August ERISA Litigation Update:

Given the continuing wave of ERISA litigation, this article has become a mainstay of The Speed Reader. A sample of recent cases is provided below.
The most common type of ERISA case for approximately the past fourteen years has involved retirement plan participants’ allegations that plan fiduciaries caused participants to pay excessive record keeping and investment fees and included poorly-performing investment options in the plan. Recent cases in this category include the following:

  • Covington v. Biogen Inc. (complaint filed in the U.S. District Court for the District of Massachusetts on July 14, 2020);
  • Rice v. Quest Diagnostics Inc. (complaint filed in the U.S. District Court for the District of New Jersey on July 28, 2020); and
  • Nicolas v. The Trustees of Princeton University (settlement agreement submitted to the U.S. District Court for the District of New Jersey on July 28, 2020).

Other types of recent ERISA cases are discussed below.

United States v. Vo (federal grand jury indictment issued on July 7, 2020 in the U.S. District Court for the Central District of California):  During 2019, the defendant allegedly obtained personal identifying information of certain Boeing employees, along with information about their retirement plan accounts, and then made fraudulent withdrawal requests for checks and electronic money transfers from those accounts. (He attempted to obtain approximately $783,328 from those accounts, and he actually obtained approximately $360,847.) The defendant then allegedly deposited the fraudulently-obtained funds in a bank account that he opened in a Boeing employee’s name. If convicted of all charges, the defendant would face a statutory maximum sentence of 92 years in federal prison. Of course, given that only an indictment has been issued at this point, the defendant is presumed innocent in this criminal case unless and until proven guilty beyond a reasonable doubt.

Scalia v. Bridgeport Health Care Center, Inc. (consent judgment and order approved by the U.S. District Court for the District of Connecticut on July 13, 2020):  The main defendant in this case, who is an officer of the plan sponsor of a retirement plan and a welfare benefit plan, also served as a fiduciary and the plans’ administrator. He failed to collect employer contributions owed to the health plan, misrepresented to plan participants that they had health care coverage, and mismanaged the plan sponsor’s finances. That conduct resulted in unpaid health claims for employees. In addition, the defendant diverted over $4 million of retirement plan assets to himself and to other entities.
Under the consent judgment and order’s terms:

  • The defendant will pay a total of $2,526,392 to the health plan to appoint a claims administrator and to resolve numerous unpaid health claims;
  • The defendant will pay $840,565 to the retirement plan, in addition to $4,141,950 that he has already paid to the plan as a result of the conduct at issue;
  • The DOL will assess $490,057 in civil money penalties to the defendant; and
  • The defendant agrees not to serve as a fiduciary of any ERISA-covered plan in the future.

In a separate but related criminal case, the defendant pled guilty to embezzlement and tax charges in January 2020.  He awaits sentencing.
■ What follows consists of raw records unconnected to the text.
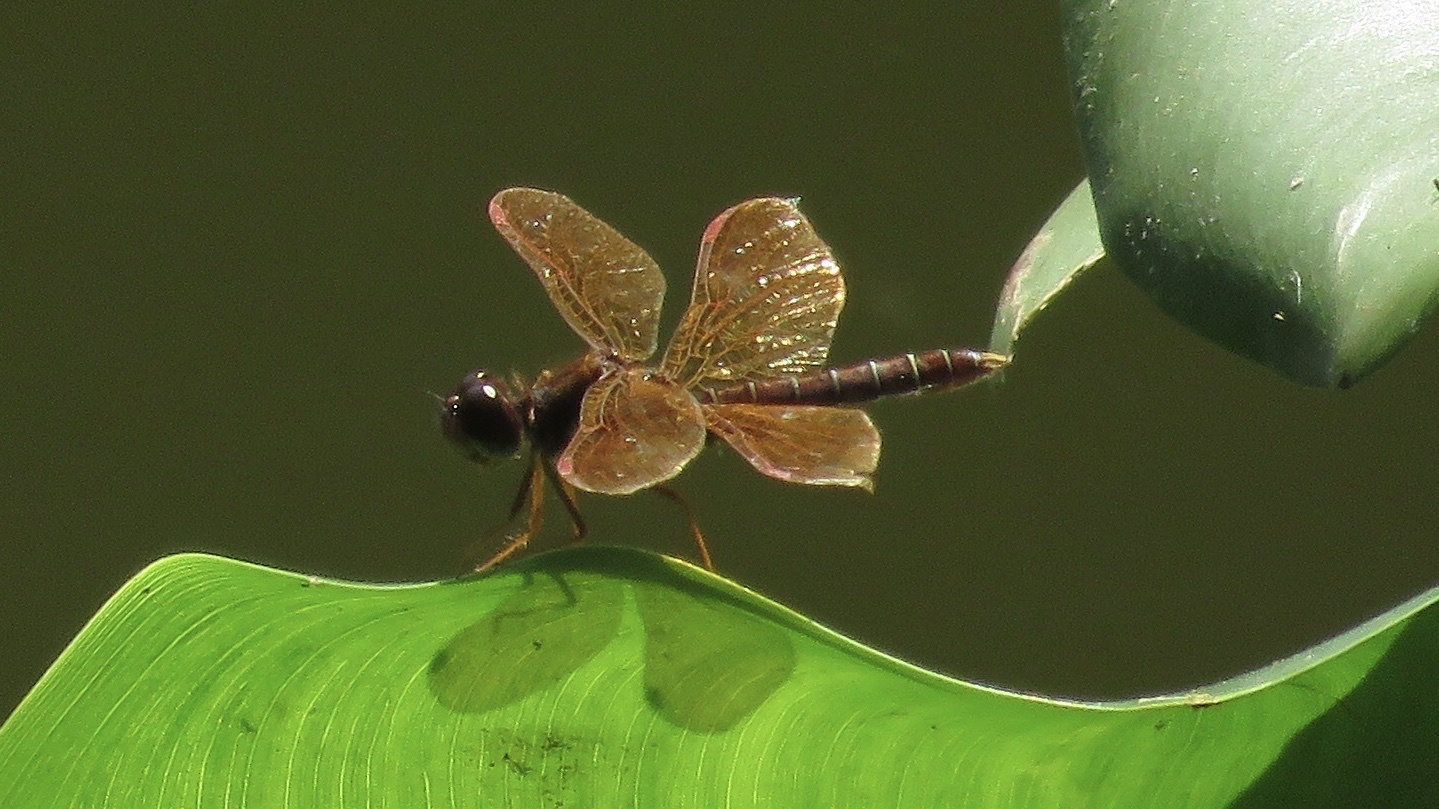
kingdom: Animalia
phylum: Arthropoda
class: Insecta
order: Odonata
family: Libellulidae
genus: Perithemis
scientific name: Perithemis tenera
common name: Eastern amberwing
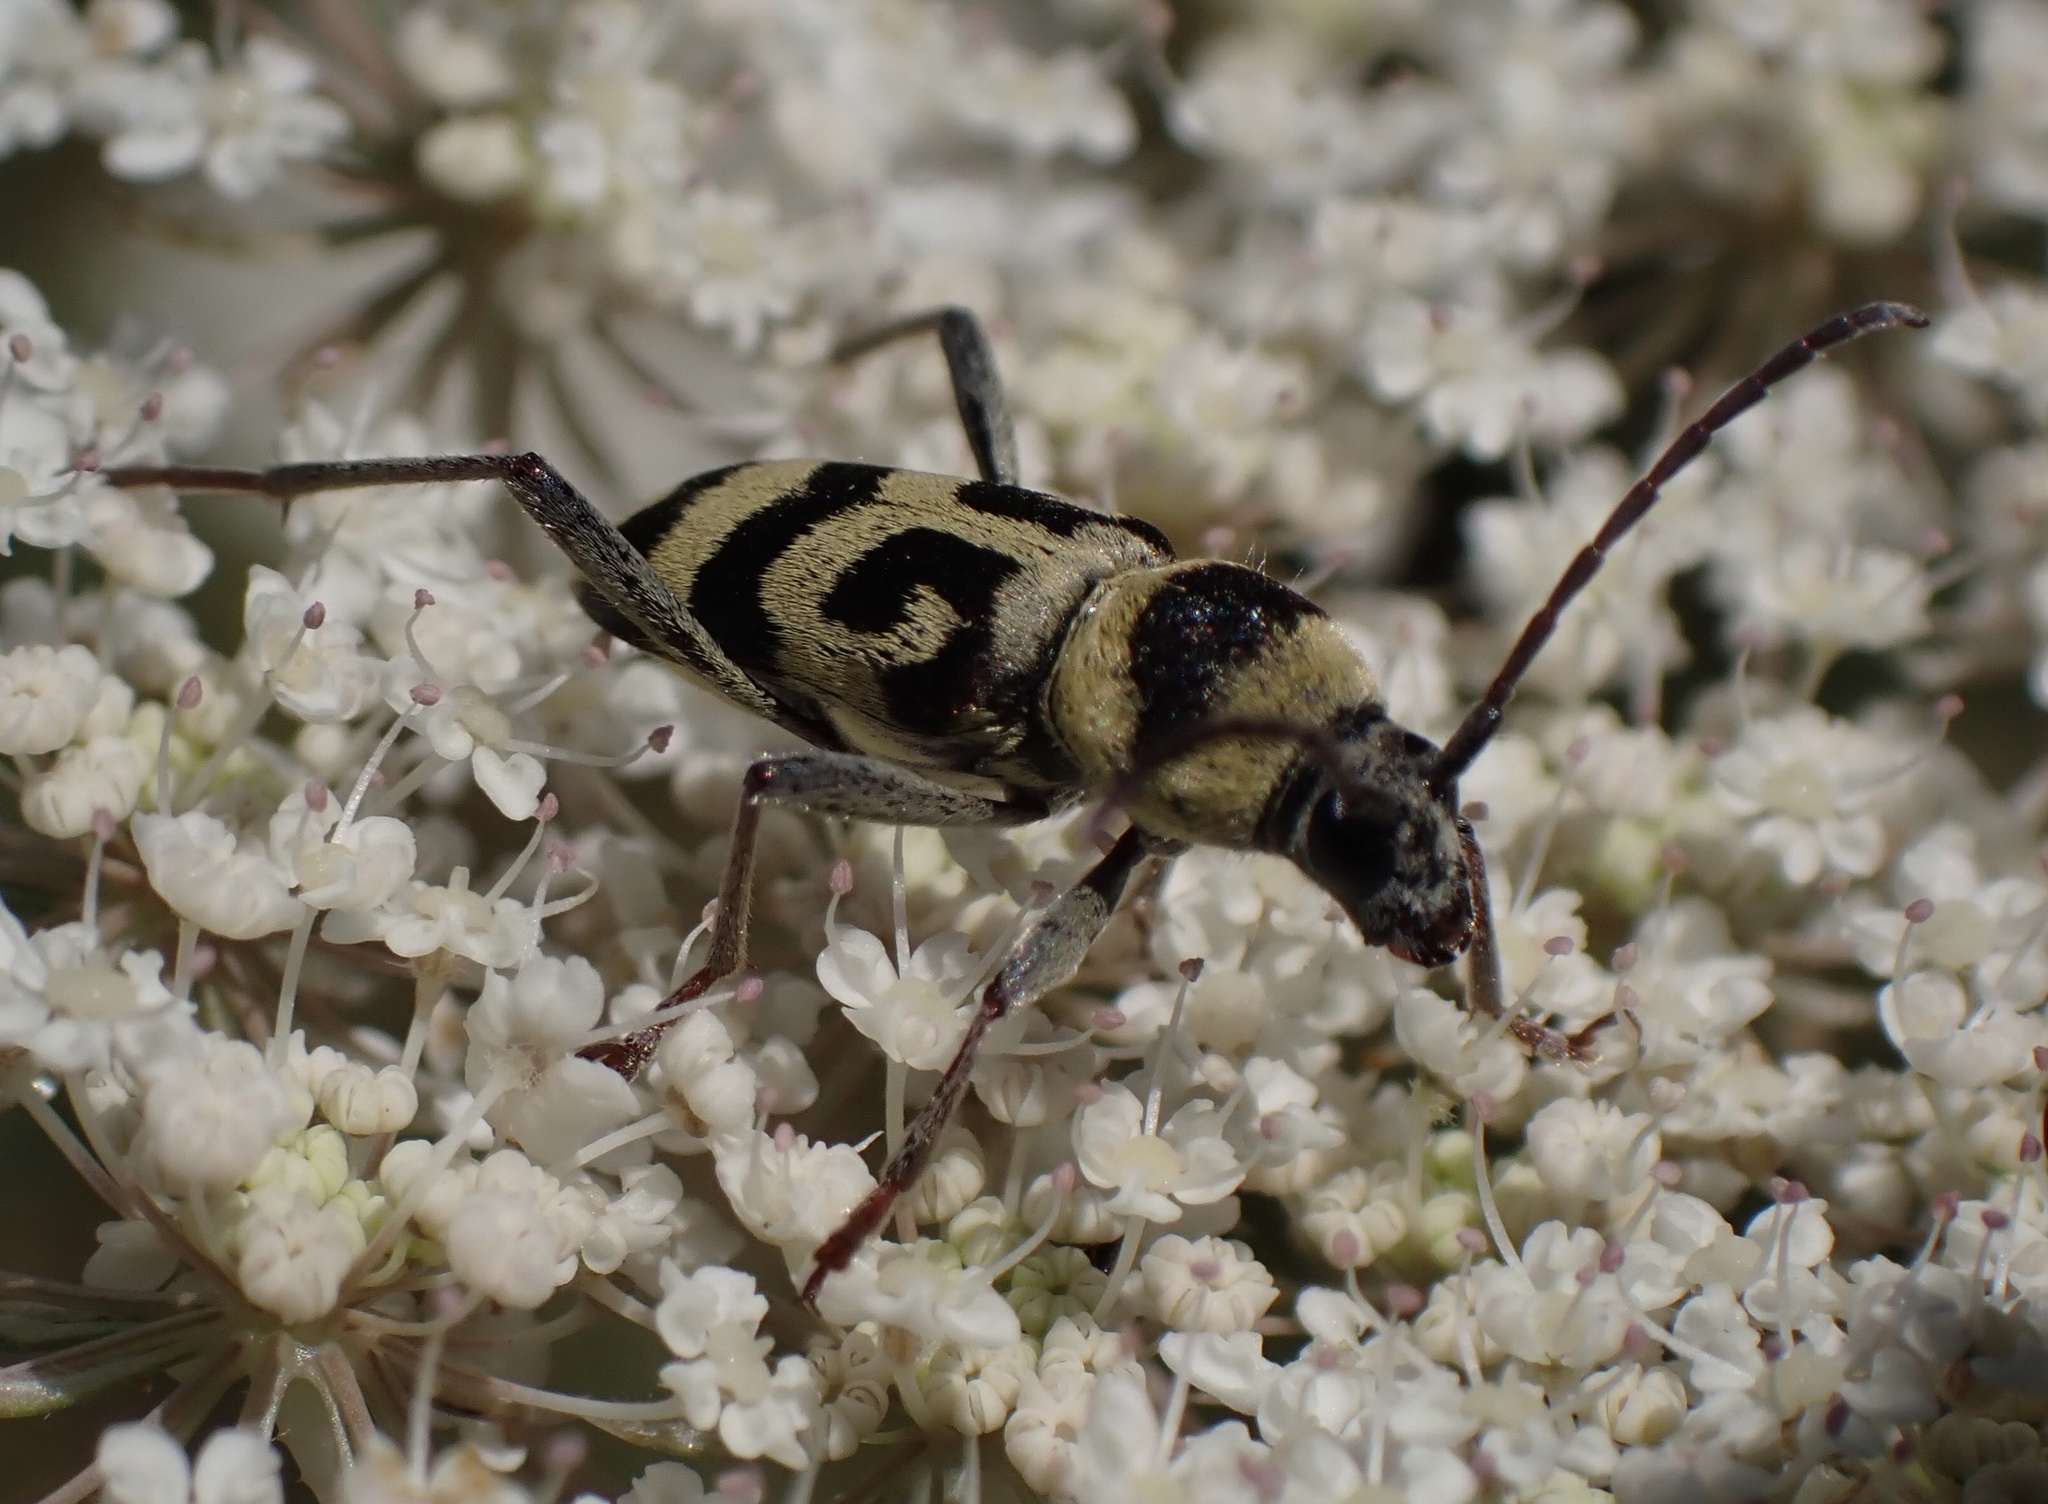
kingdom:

Lyn M. v. Premera Blue Cross (procedural ruling issued on July 24, 2020 by the U.S. Court of Appeals for the Tenth Circuit):  The plaintiffs are the parents of a teenage girl who obtained medical care, which the plaintiffs argue should be covered by the applicable ERISA plan. However, the defendants denied their claim for benefits under the plan. They then sued the defendant under ERISA, claiming an improper denial of medical benefits. The district court granted summary judgment to the defendant, by applying the arbitrary-and-capricious standard of review to the defendant’s decision to deny medical benefits. Under that standard, the court can only overrule the defendant’s decision if it was arbitrary and capricious.

The appeals court ruled, however, that the district court erred by applying that standard of review. As support for that conclusion:

  • The court began its analysis by noting that under applicable case law, “if a plan administrator enjoys discretionary authority under the plan, we apply a deferential standard, affirming the decision unless it is arbitrary and capricious.”
  • The court then stated that although the defendant had a document granting it discretionary authority to “interpret the provisions of the Plan and the facts and circumstances of claims for benefits,” that document was not distributed to plan participants (e.g., the plaintiffs).
  • Although the summary plan description was distributed to participants, it failed to mention the above-referenced document and failed to mention that the plan administrator reserved discretion to interpret the plan’s provisions and the facts involved in benefits claims.
  • The court then opined that a plan administrator must “disclose its discretionary authority or the existence of a document with information about the discretionary authority” to participants.

In sum, given that the defendant has not shown it provided notice to participants regarding its reservation of discretionary authority, the appeals court remanded the case to the district court. That court must now apply the less-employer-friendly de novo standard of review to the defendant’s decision to deny benefits to the plaintiffs’ daughter. Under that standard, the district court will have to review the defendant’s decision from the beginning, without deferring to the defendant’s judgment.